All data elements on the point sampling habitat field data sheet (Table 9) are
described in further detail in Appendix 3.
DATABASE DESCRIPTION
The Great Lakes’ electrofishing database was initially created in Microsoft
Access 2.0 (Moore et al. 1998). The software for this database was originally written in
Microsoft Visual Basic 3.0 for the purpose of bulk data input, updates and extractions.
The program was first moved to Visual Basic 6.0 and Access 97 then Access 2002 and
is now a 32-bit application, with bulk loading replaced by interactive data entry (JEMSys
Software Systems Inc 2003). The actual database is stored on a secure network drive,
allowing different members of the project to have access to the data. The front-end
user-interface (software for data entry and extraction) is stored on individual computer
hard-drives. This software was developed in a way that allows easy data entry (field
input screens are similar to field sheets) and also easy data manipulation within
Microsoft Access. Data can be exported as text files (.ext; tab, comma or space
delimited) and easily imported into Microsoft Excel for further queries and analyses.
Data from both habitat observations and fish catch data can be stored in the same
14
relational Access database. This arrangement has been useful for data analysis and for
interpreting fish-habitat linkages.
Data from both habitat and fish catches were carefully entered into the database.
Field sheets were initialed and dated by the individual entering the data (Tables 6, 7 and
9). After the data were entered, they were verified with the raw data from the field
sheets. Errors were easily corrected and the data were re-saved. The field sheet was
initialed and dated by the verifier. It takes approximately 40 to 50 minutes to enter
habitat data from 20 point samples into the database. Entry of transect habitat data
takes about 5 minutes per transect. The fish data entry time for both survey methods
varied depending on the number of fish captured.
Data validation is immediate upon entry into the electrofishing database. The
results of data validation are indicated by the background colour behind the data. A
white background indicates that the data is correct. A yellow background indicates a
warning which may be caused for example, in the individual tables by: missing lengths or
weights, length or weight out of historical range, or an unavailable length-weight
regression. A cyan or magenta-coloured background indicates a warning caused by
something exceeding confidence or prediction limits at P=0.05 and P=0.01, respectively.

### Questions on the material
[1] Please reproduce the database description word for word, from "All data elements" up to and including "updates and extractions.".
[2] Answer these questions using the database description:
(a) In which program was the electrofishing database first created?
(b) How long does it take to enter transect habitat data?
(c) What does a white background behind the data mean?
[3] List every background color that the database description says is used to show data validation results.
The data after this point have nothing to do with the database description.

### Source information
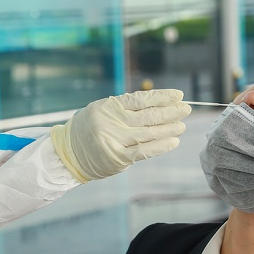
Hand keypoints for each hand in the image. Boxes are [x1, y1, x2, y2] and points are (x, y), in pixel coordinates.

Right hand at [50, 89, 190, 182]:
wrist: (68, 153)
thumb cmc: (88, 129)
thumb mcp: (101, 110)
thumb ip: (125, 108)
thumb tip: (157, 104)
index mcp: (108, 106)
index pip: (140, 99)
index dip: (161, 96)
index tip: (178, 95)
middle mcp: (112, 122)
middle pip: (148, 115)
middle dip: (170, 111)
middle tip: (186, 108)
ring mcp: (115, 140)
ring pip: (149, 133)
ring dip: (169, 128)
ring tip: (182, 124)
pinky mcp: (118, 158)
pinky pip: (144, 151)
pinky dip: (161, 146)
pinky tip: (173, 141)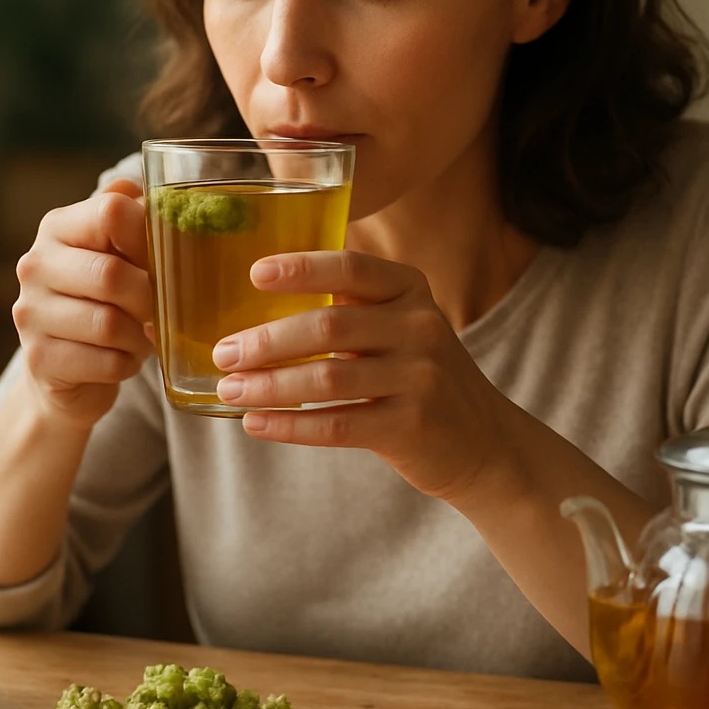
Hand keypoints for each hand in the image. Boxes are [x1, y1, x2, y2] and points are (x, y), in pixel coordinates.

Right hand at [10, 178, 154, 429]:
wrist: (68, 369)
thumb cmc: (106, 301)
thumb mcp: (120, 254)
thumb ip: (135, 219)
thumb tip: (154, 194)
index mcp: (59, 227)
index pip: (112, 212)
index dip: (149, 237)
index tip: (165, 260)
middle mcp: (35, 264)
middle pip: (111, 275)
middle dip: (150, 298)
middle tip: (162, 310)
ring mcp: (31, 313)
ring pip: (109, 324)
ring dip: (140, 336)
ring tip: (142, 335)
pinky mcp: (38, 359)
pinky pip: (105, 362)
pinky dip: (127, 364)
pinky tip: (123, 359)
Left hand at [212, 250, 514, 503]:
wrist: (484, 440)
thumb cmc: (419, 374)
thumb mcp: (400, 326)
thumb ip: (350, 307)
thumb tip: (257, 301)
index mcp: (410, 290)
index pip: (351, 267)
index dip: (301, 268)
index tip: (255, 274)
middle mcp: (420, 327)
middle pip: (330, 326)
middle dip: (268, 340)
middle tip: (224, 352)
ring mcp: (420, 378)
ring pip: (328, 378)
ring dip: (269, 385)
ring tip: (229, 389)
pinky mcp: (412, 427)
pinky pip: (338, 425)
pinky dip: (290, 425)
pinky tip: (255, 423)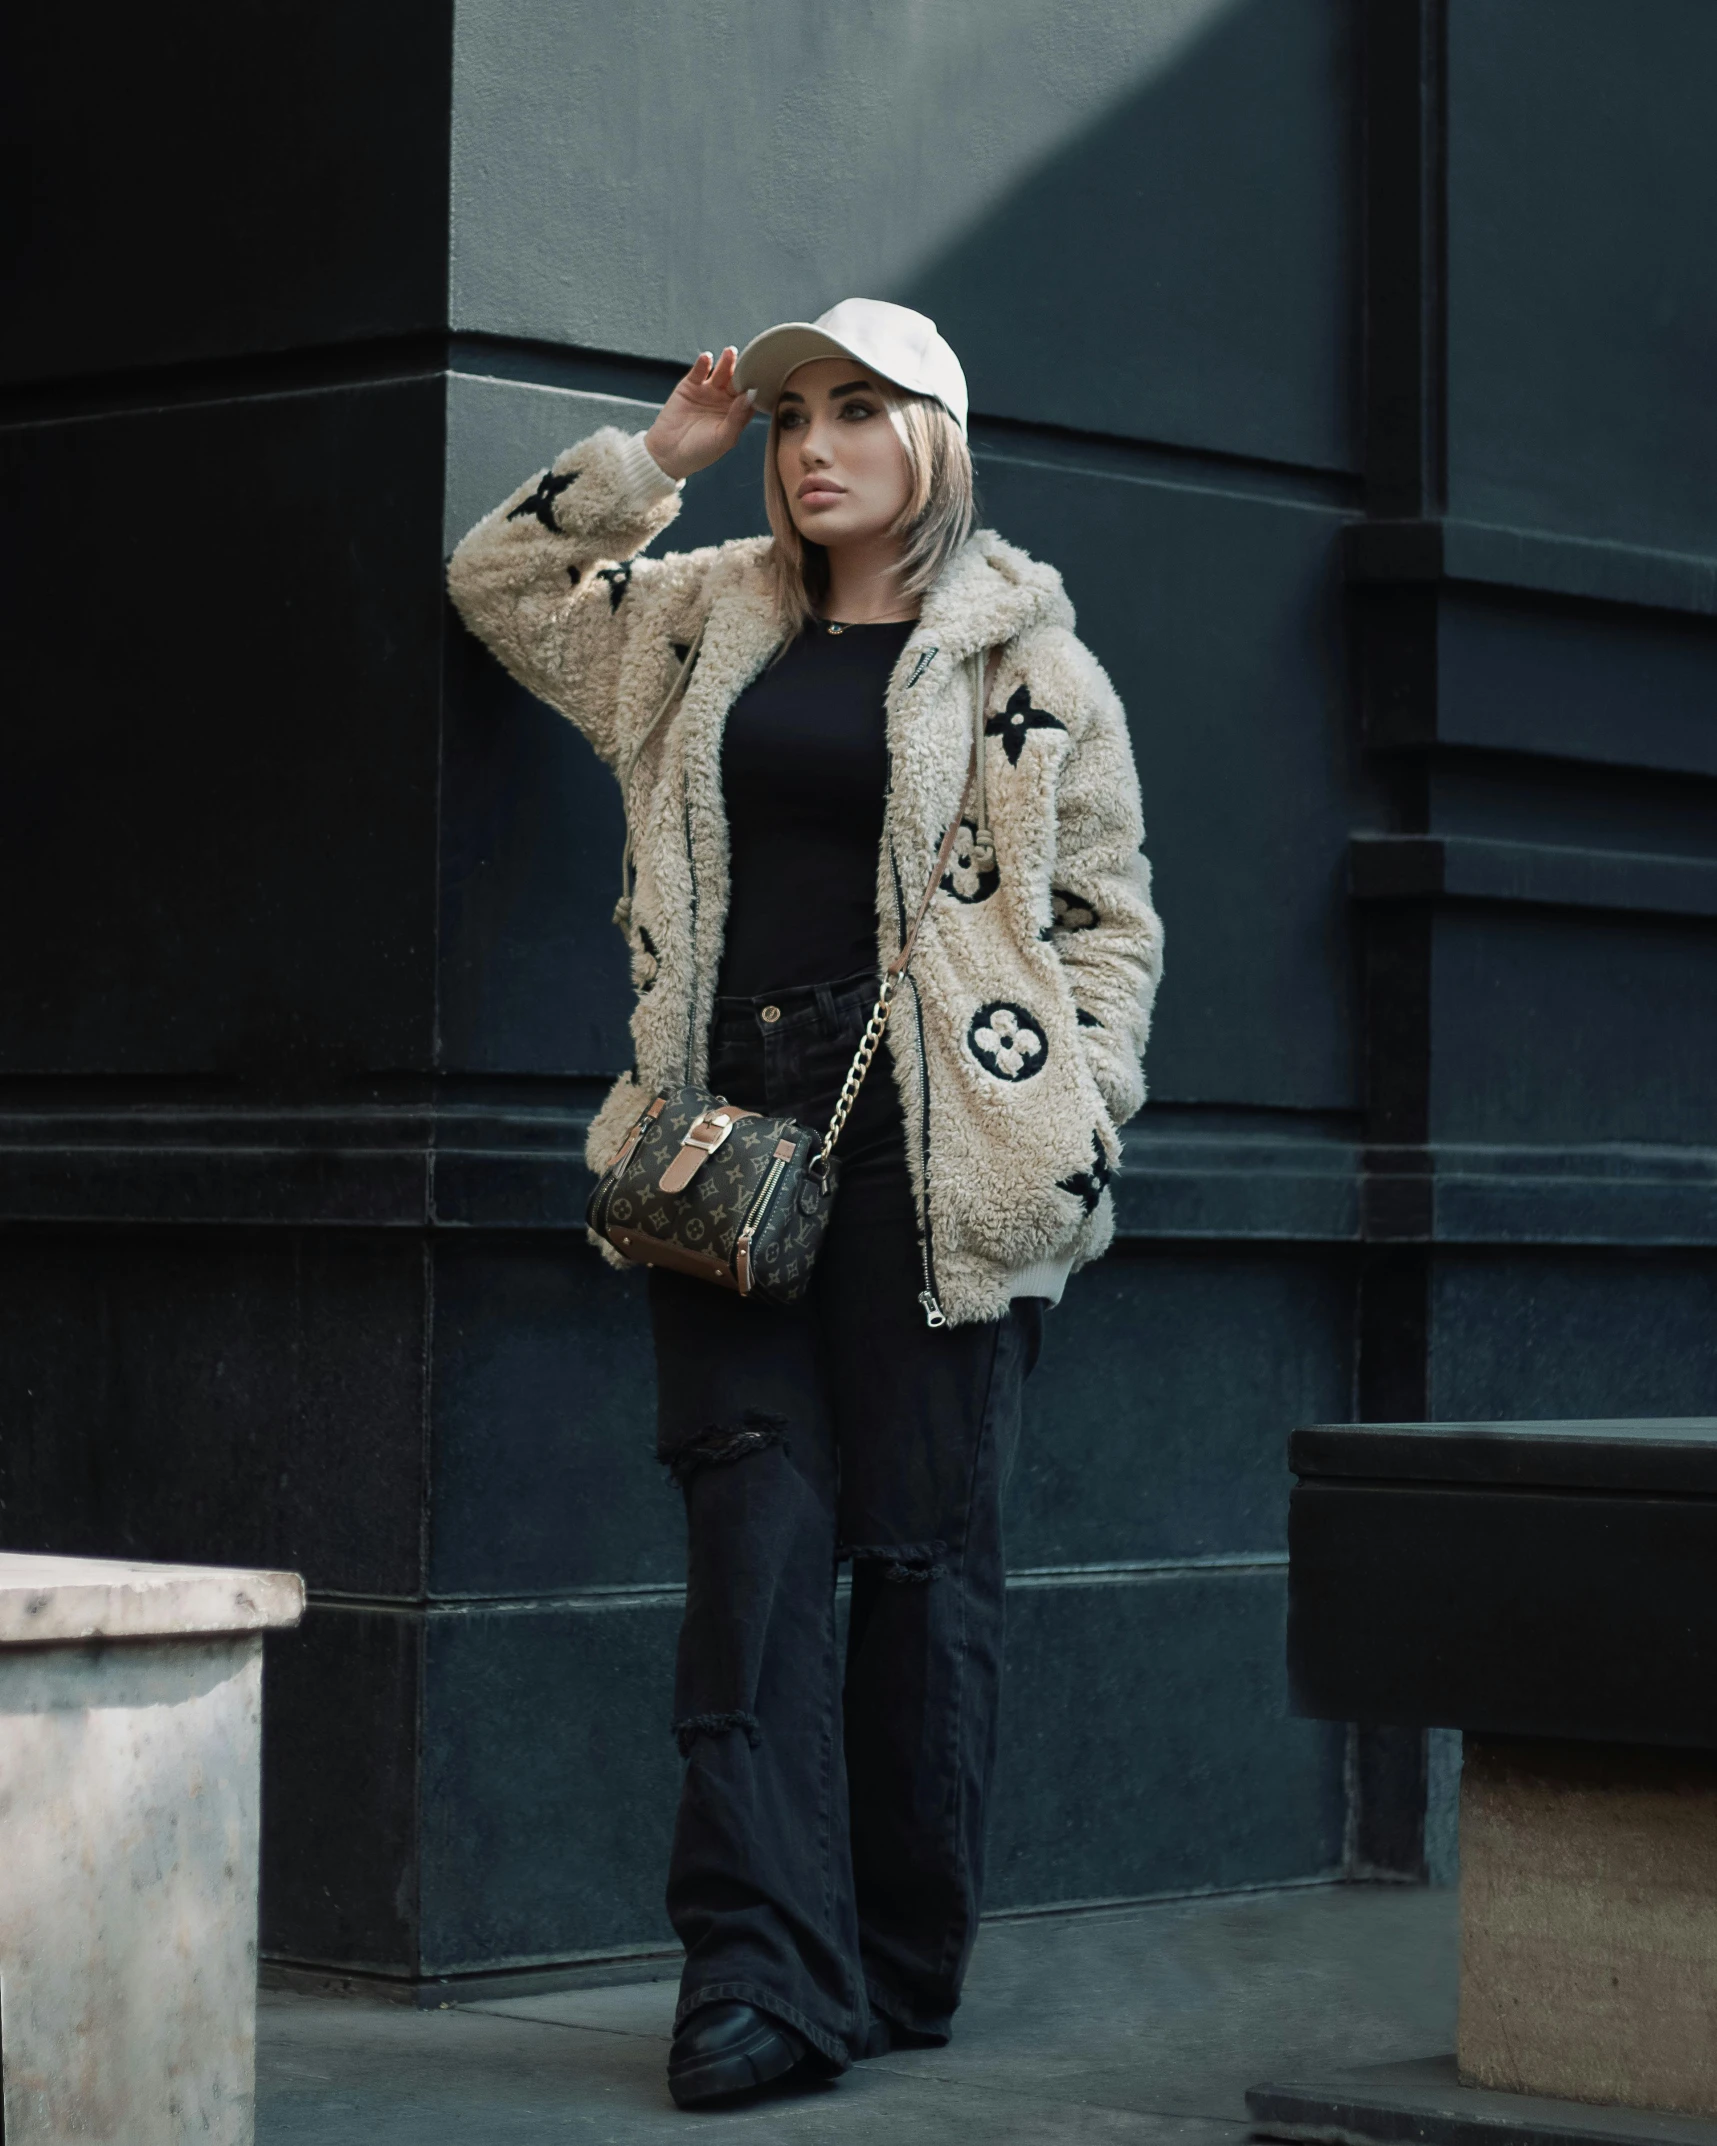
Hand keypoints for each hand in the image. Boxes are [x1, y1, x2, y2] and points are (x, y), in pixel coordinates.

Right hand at [643, 347, 754, 481]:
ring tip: (730, 352)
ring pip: (721, 373)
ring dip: (726, 362)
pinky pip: (699, 372)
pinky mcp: (690, 385)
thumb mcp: (723, 439)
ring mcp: (708, 391)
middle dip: (743, 371)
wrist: (668, 453)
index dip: (756, 388)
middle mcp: (725, 400)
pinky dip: (703, 364)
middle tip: (749, 361)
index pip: (750, 397)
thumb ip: (737, 418)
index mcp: (737, 415)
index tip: (763, 378)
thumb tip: (749, 396)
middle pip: (737, 381)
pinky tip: (707, 357)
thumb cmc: (700, 452)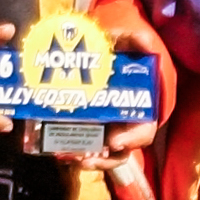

### Responses per task
[1]
All data elements on the point sampling habitat field data sheet (Table 9) are
described in further detail in Appendix 3.
DATABASE DESCRIPTION
The Great Lakes’ electrofishing database was initially created in Microsoft
Access 2.0 (Moore et al. 1998). The software for this database was originally written in
Microsoft Visual Basic 3.0 for the purpose of bulk data input, updates and extractions.

[2]
(a) Microsoft Access 2.0
(b) About 5 minutes per transect
(c) The data is correct

[3] White, yellow, cyan, magenta